*Exercise brief:* Write out each line of the listing as it stands, without the images.

*Material to process:*
* * * * *

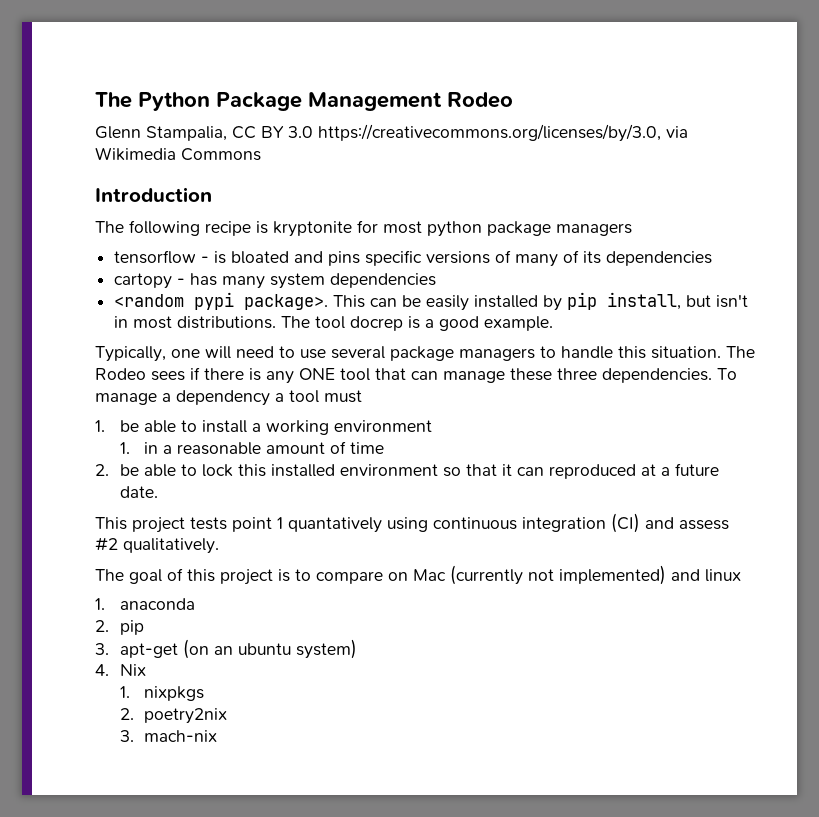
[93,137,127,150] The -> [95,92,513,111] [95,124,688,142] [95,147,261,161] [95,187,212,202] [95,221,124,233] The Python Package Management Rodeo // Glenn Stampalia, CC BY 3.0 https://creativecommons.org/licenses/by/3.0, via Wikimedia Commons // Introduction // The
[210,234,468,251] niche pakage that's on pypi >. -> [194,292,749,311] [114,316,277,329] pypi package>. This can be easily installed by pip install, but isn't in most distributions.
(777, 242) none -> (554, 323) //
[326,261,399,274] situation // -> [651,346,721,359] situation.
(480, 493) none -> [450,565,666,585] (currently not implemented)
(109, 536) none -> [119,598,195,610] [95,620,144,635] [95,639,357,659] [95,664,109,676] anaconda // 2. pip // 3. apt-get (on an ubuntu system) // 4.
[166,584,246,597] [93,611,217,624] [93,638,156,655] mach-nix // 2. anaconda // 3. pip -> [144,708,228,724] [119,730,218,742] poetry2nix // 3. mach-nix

* * * * *

*Result of this task:*
[93,137,127,150] The -> [95,92,513,111] [95,124,688,142] [95,147,261,161] [95,187,212,202] [95,221,124,233] The Python Package Management Rodeo // Glenn Stampalia, CC BY 3.0 https://creativecommons.org/licenses/by/3.0, via Wikimedia Commons // Introduction // The
[210,234,468,251] niche pakage that's on pypi >. -> [194,292,749,311] [114,316,277,329] pypi package>. This can be easily installed by pip install, but isn't in most distributions.
(777, 242) none -> (554, 323) //
[326,261,399,274] situation // -> [651,346,721,359] situation.
(480, 493) none -> [450,565,666,585] (currently not implemented)
(109, 536) none -> [119,598,195,610] [95,620,144,635] [95,639,357,659] [95,664,109,676] anaconda // 2. pip // 3. apt-get (on an ubuntu system) // 4.
[166,584,246,597] [93,611,217,624] [93,638,156,655] mach-nix // 2. anaconda // 3. pip -> [144,708,228,724] [119,730,218,742] poetry2nix // 3. mach-nix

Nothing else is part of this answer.